The court noted that the issue it had to decide was whether Mateo’s statements were “statements of provable fact or mere opinion”.  Chaker v. Mateo, supra. It explained that

the statements about Chaker were made in the context of the paternity and child support litigation going on between Chaker and Wendy's daughter and all were made on Internet Web sites which plainly invited the sort of exaggerated and insulting criticisms of businesses and individuals which occurred here. The overall thrust of the comments attributed is that Chaker is a dishonest and scary person. This overall appraisal of Chaker is on its face nothing more than a negative, but nonactionable opinion.

Chaker v.
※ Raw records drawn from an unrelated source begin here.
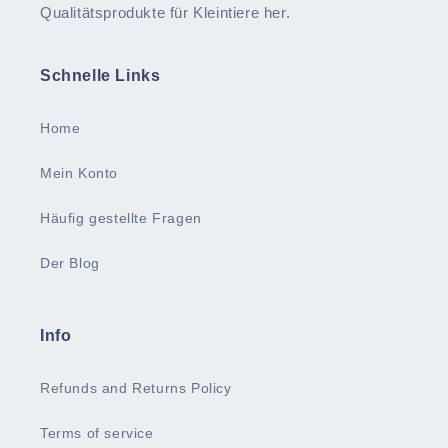
Qualitätsprodukte für Kleintiere her.
Schnelle Links
Home
Mein Konto
Häufig gestellte Fragen
Der Blog
Info
Refunds and Returns Policy
Terms of service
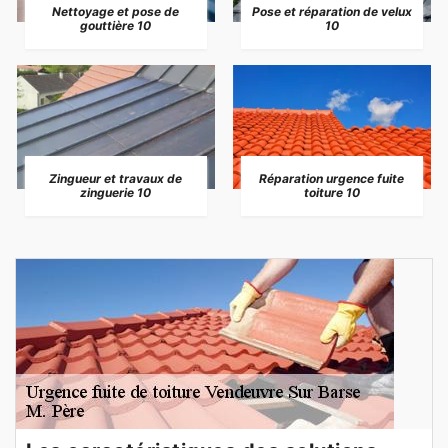
Nettoyage et pose de
Pose et réparation de velux
gouttière 10
10
Zingueur et travaux de
Réparation urgence fuite
zinguerie 10
toiture 10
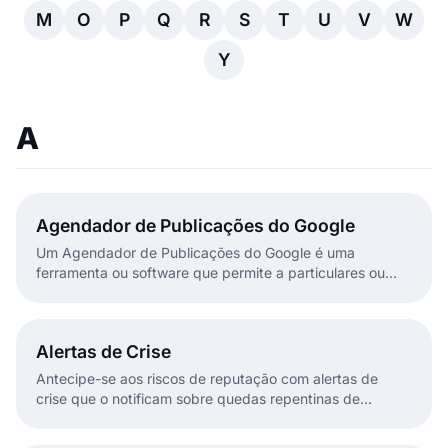
M
O
P
Q
R
S
T
U
V
W
Y
A
Agendador de Publicações do Google
Um Agendador de Publicações do Google é uma
ferramenta ou software que permite a particulares ou
empresas agendar e gerir as suas publicações no Google
com antecedência.
Alertas de Crise
Antecipe-se aos riscos de reputação com alertas de
crise que o notificam sobre quedas repentinas de
sentimento e picos de menções negativas.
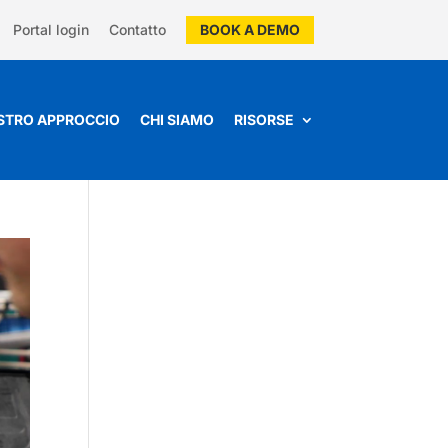
Portal login
Contatto
BOOK A DEMO
OSTRO APPROCCIO
CHI SIAMO
RISORSE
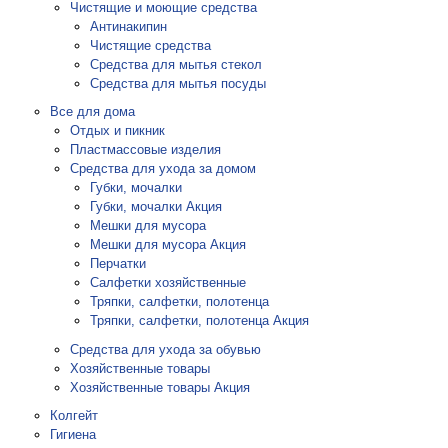
Чистящие и моющие средства
Антинакипин
Чистящие средства
Средства для мытья стекол
Средства для мытья посуды
Все для дома
Отдых и пикник
Пластмассовые изделия
Средства для ухода за домом
Губки, мочалки
Губки, мочалки Акция
Мешки для мусора
Мешки для мусора Акция
Перчатки
Салфетки хозяйственные
Тряпки, салфетки, полотенца
Тряпки, салфетки, полотенца Акция
Средства для ухода за обувью
Хозяйственные товары
Хозяйственные товары Акция
Колгейт
Гигиена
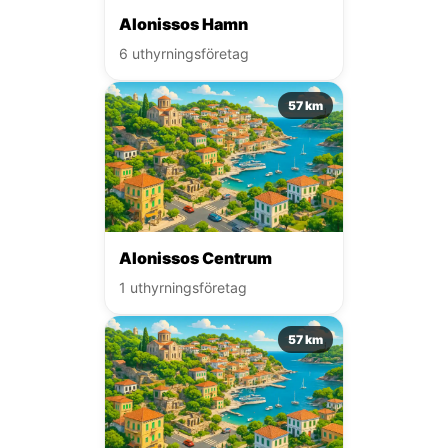
Alonissos Hamn
6 uthyrningsföretag
57 km
Alonissos Centrum
1 uthyrningsföretag
57 km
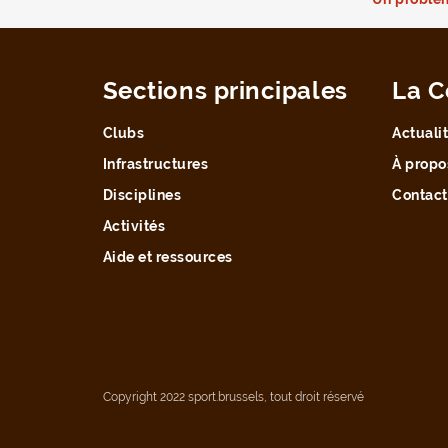
Sections principales
La C
Clubs
Actuali
Infrastructures
À propo
Disciplines
Contact
Activités
Aide et ressources
Copyright 2022 sport.brussels, tout droit réservé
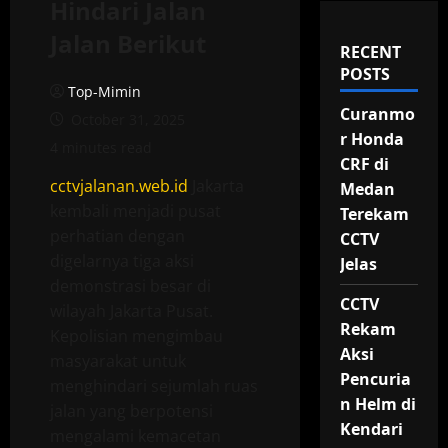
Hindari Jalan
Jalan Berikut
RECENT
POSTS
Top-Mimin
Curanmo
October 31, 2025
r Honda
4 minutes read
CRF di
cctvjalanan.web.id
Jakarta
Medan
kembali menjadi pusat
Terekam
perhatian dengan
CCTV
digelarnya tiga aksi
Jelas
demonstrasi besar di
CCTV
wilayah Jakarta Pusat.
Rekam
Kepolisian mengimbau
Aksi
masyarakat untuk
Pencuria
menghindari sejumlah ruas
n Helm di
jalan yang berpotensi
Kendari
mengalami kemacetan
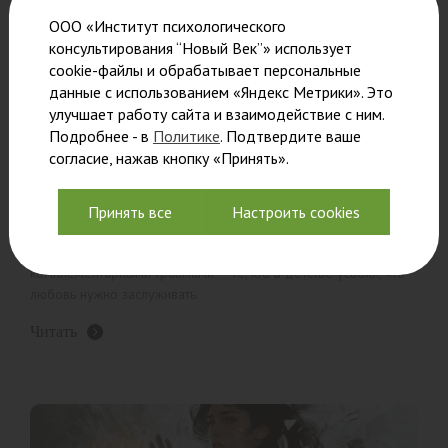
ООО «Институт психологического
консультирования “Новый Век”» использует
cookie-файлы и обрабатывает персональные
Последствия жизни с нарциссическим
данные с использованием «Яндекс Метрики». Это
партнером: травма, динамика
улучшает работу сайта и взаимодействие с ним.
отношений и восстановление
Подробнее - в
Политике
. Подтвердите ваше
согласие, нажав кнопку «Принять».
Нарциссические отношения — это эмоциональные качели, где
иллюзия идеальной любви сменяется обесцениванием,
контролем и психологическим насилием. С точки зрения
Принять все
Настроить cookies
психодинамического подхода (Кохут, Кернберг, Мак-Вильямс)
такие связи формируются не случайно: в них попадают люди с
комплементарными травмами — те, кто в детстве усвоил, что
любовь нужно заслуживать.
Читать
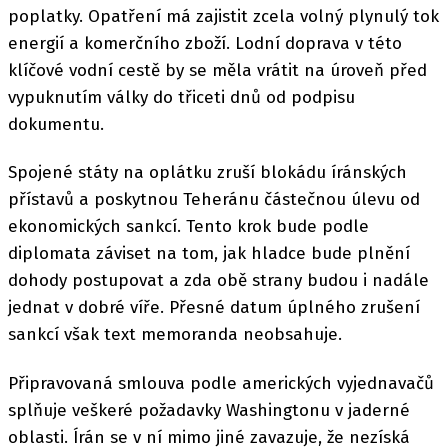
poplatky. Opatření má zajistit zcela volný plynulý tok
energií a komerčního zboží. Lodní doprava v této
klíčové vodní cestě by se měla vrátit na úroveň před
vypuknutím války do třiceti dnů od podpisu
dokumentu.
Spojené státy na oplátku zruší blokádu íránských
přístavů a poskytnou Teheránu částečnou úlevu od
ekonomických sankcí. Tento krok bude podle
diplomata záviset na tom, jak hladce bude plnění
dohody postupovat a zda obě strany budou i nadále
jednat v dobré víře. Přesné datum úplného zrušení
sankcí však text memoranda neobsahuje.
Připravovaná smlouva podle amerických vyjednavačů
splňuje veškeré požadavky Washingtonu v jaderné
oblasti. Írán se v ní mimo jiné zavazuje, že nezíská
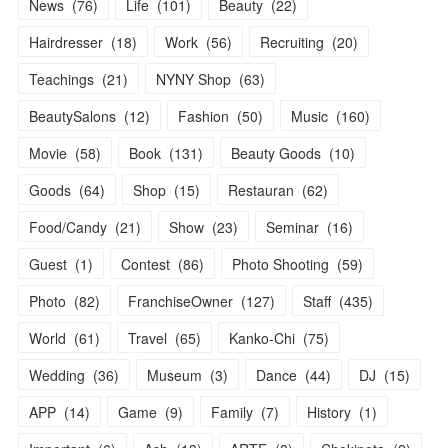
News
(
76
)
Life
(
101
)
Beauty
(
22
)
Hairdresser
(
18
)
Work
(
56
)
Recruiting
(
20
)
Teachings
(
21
)
NYNY Shop
(
63
)
BeautySalons
(
12
)
Fashion
(
50
)
Music
(
160
)
Movie
(
58
)
Book
(
131
)
Beauty Goods
(
10
)
Goods
(
64
)
Shop
(
15
)
Restauran
(
62
)
Food/Candy
(
21
)
Show
(
23
)
Seminar
(
16
)
Guest
(
1
)
Contest
(
86
)
Photo Shooting
(
59
)
Photo
(
82
)
FranchiseOwner
(
127
)
Staff
(
435
)
World
(
61
)
Travel
(
65
)
Kanko-Chi
(
75
)
Wedding
(
36
)
Museum
(
3
)
Dance
(
44
)
DJ
(
15
)
APP
(
14
)
Game
(
9
)
Family
(
7
)
History
(
1
)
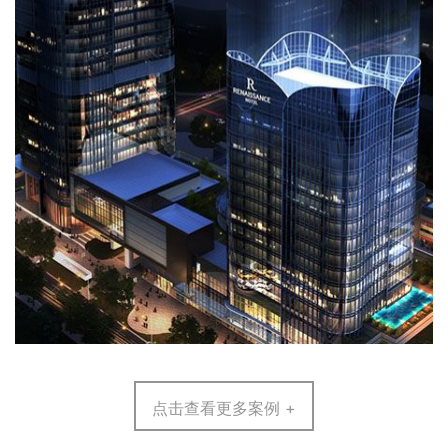
点击查看更多案例 +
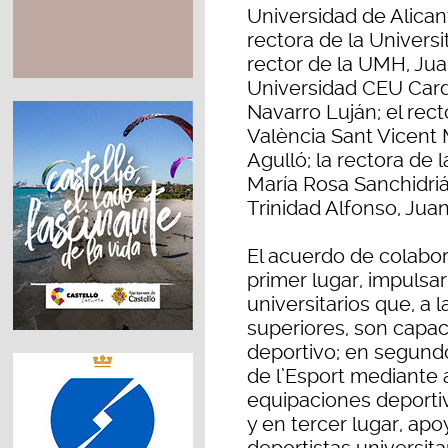
Universidad de Alican
rectora de la Universit
rector de la UMH, Juan
Universidad CEU Card
Navarro Luján; el rect
València Sant Vicent 
Agulló; la rectora de
María Rosa Sanchidrián
Trinidad Alfonso, Ju
El acuerdo de colabora
primer lugar, impulsar
universitarios que, a
superiores, son capa
deportivo; en segundo
de l’Esport mediante 
equipaciones deportiva
y en tercer lugar, a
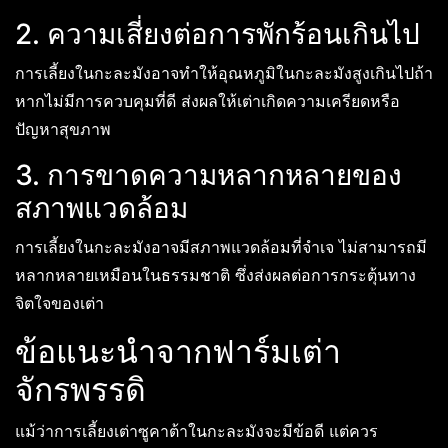
2. ความเสี่ยงต่อการพักร้อนเกินไป
การเลี้ยงในกะละมังอาจทำให้อุณหภูมิในกะละมังสูงเกินไปถ้า
หากไม่มีการควบคุมที่ดี ส่งผลให้เต่าเกิดความเครียดหรือ
ปัญหาสุขภาพ
3. การขาดความหลากหลายของ
สภาพแวดล้อม
การเลี้ยงในกะละมังอาจมีสภาพแวดล้อมที่จำเจ ไม่สามารถมี
หลากหลายเหมือนในธรรมชาติ ซึ่งส่งผลต่อการกระตุ้นทาง
จิตใจของเต่า
ข้อแนะนำจากฟาร์มเต่า
จักรพรรดิ
แม้ว่าการเลี้ยงเต่าซูคาต้าในกะละมังจะมีข้อดี แต่ควร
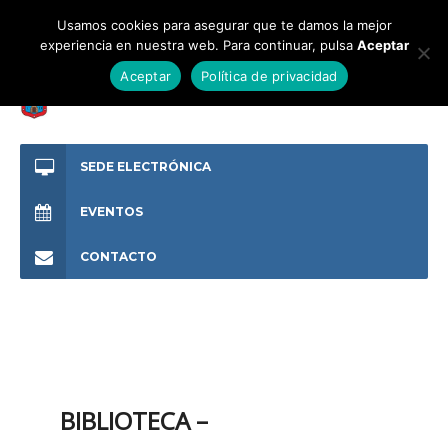
Usamos cookies para asegurar que te damos la mejor
experiencia en nuestra web. Para continuar, pulsa
Aceptar
Aceptar
Política de privacidad
SEDE ELECTRÓNICA
EVENTOS
CONTACTO
BIBLIOTECA –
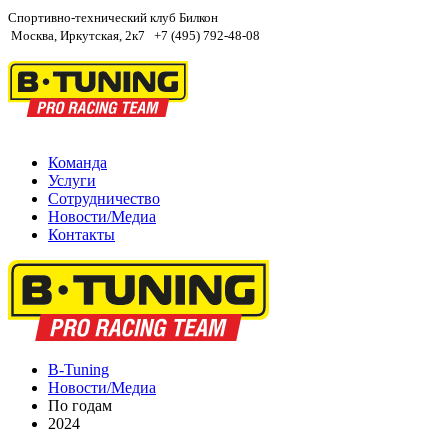
Спортивно-технический клуб Билкон
Москва, Иркутская, 2к7
+7 (495) 792-48-08
Команда
Услуги
Сотрудничество
Новости/Медиа
Контакты
B-Tuning
Новости/Медиа
По годам
2024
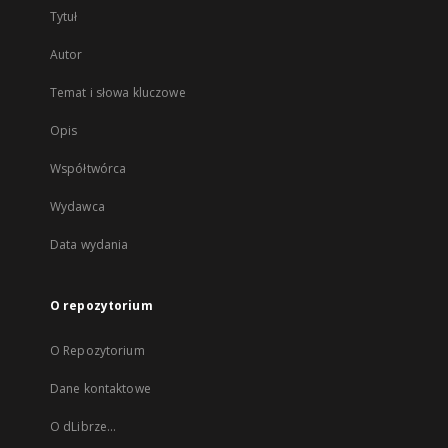
Tytuł
Autor
Temat i słowa kluczowe
Opis
Współtwórca
Wydawca
Data wydania
O repozytorium
O Repozytorium
Dane kontaktowe
O dLibrze...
Mateo, supra. 

The Court of Appeals found that

[i]n this context it is difficult to conclude Mateo's alleged embellishments, to the effect Chaker picks up street walkers and homeless drug addicts and is a dead beat dad, would be interpreted by the average Internet reader as anything more than the insulting name calling -- in the vein of `she hires worthless relatives,’ `he roughed up patients’ or `he's a crook’ -- which one would expect from someone who had an unpleasant personal or business experience with Chaker and was angry with him rather than as any provable statement of fact.

In this regard, we note the insults are generalized in that they lack any specificity as to the time or place of Chaker's supposed behavior; the absence of such specificity is a yet a further signal to the reader there is no factual basis for the accusations. Thus, we are unable to distinguish these insults from the nonactionable ones posted in [other cases] and like the courts in those cases, we conclude these statements are nonactionable opinions.

The only statement which might arguably fall outside the scope of nonactionable opinion or epithet is the statement Mateo is a criminal. However, that statement is true. As the trial court noted, the fact Chaker's conviction was later expunged did not prevent others from making true statements about his criminal history.

Chaker v. Mateo, supra. 

The court therefore held that

[i]n sum, Chaker did not meet the minimal burden required to show he was likely to prevail on his defamation claim, as required by the second step of analysis under the Anti–Slapp Law. Accordingly, we must affirm the order striking his complaint.

Chaker v. Mateo, supra. 

So, presumably, unless Chaker is able to convince the California Supreme Court to reverse the rulings of both these courts and/or files another suit that is based on more facts/different allegations, his defamation claim is presumably dead.